Would you give the number of lines in the entries that contain the word "pixels"? Nothing else is needed.

Excerpts from a dataset

+===+

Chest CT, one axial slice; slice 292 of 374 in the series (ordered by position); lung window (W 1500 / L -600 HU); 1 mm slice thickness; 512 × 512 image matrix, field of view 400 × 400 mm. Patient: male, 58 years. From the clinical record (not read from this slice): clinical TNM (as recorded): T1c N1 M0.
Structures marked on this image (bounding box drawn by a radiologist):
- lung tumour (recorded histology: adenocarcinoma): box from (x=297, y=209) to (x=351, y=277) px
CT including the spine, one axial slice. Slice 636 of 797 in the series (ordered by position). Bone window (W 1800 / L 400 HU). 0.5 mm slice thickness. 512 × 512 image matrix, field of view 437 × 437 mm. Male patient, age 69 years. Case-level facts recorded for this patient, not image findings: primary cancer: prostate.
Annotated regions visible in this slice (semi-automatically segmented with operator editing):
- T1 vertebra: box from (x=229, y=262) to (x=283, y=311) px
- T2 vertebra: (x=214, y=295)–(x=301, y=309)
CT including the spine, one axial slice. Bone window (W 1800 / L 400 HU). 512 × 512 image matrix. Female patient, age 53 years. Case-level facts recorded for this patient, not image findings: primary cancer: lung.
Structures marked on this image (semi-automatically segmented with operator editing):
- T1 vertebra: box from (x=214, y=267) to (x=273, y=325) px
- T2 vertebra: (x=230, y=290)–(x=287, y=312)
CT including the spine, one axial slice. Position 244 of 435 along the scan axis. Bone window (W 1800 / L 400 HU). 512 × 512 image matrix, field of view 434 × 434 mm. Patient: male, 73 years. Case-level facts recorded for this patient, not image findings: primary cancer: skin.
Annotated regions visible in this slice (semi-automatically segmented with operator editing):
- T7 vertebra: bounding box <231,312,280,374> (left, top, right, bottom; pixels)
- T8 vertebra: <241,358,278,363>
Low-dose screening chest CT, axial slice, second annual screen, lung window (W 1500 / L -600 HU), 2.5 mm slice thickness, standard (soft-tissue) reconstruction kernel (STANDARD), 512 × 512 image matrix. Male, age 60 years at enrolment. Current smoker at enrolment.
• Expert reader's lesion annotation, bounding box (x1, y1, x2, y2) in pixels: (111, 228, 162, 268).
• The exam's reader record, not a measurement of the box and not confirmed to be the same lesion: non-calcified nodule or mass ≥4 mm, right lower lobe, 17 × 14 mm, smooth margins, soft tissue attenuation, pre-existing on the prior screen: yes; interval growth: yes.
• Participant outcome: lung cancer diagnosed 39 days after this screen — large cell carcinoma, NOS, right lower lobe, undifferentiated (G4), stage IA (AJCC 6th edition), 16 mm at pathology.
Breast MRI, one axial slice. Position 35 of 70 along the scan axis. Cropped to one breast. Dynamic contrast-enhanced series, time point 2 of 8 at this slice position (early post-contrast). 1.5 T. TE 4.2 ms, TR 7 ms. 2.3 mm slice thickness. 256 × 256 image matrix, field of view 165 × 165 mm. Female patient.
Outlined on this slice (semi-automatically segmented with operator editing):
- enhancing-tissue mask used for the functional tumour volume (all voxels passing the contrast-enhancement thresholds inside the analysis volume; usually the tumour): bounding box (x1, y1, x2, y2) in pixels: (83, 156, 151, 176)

+===+

◆ **Answer section**
3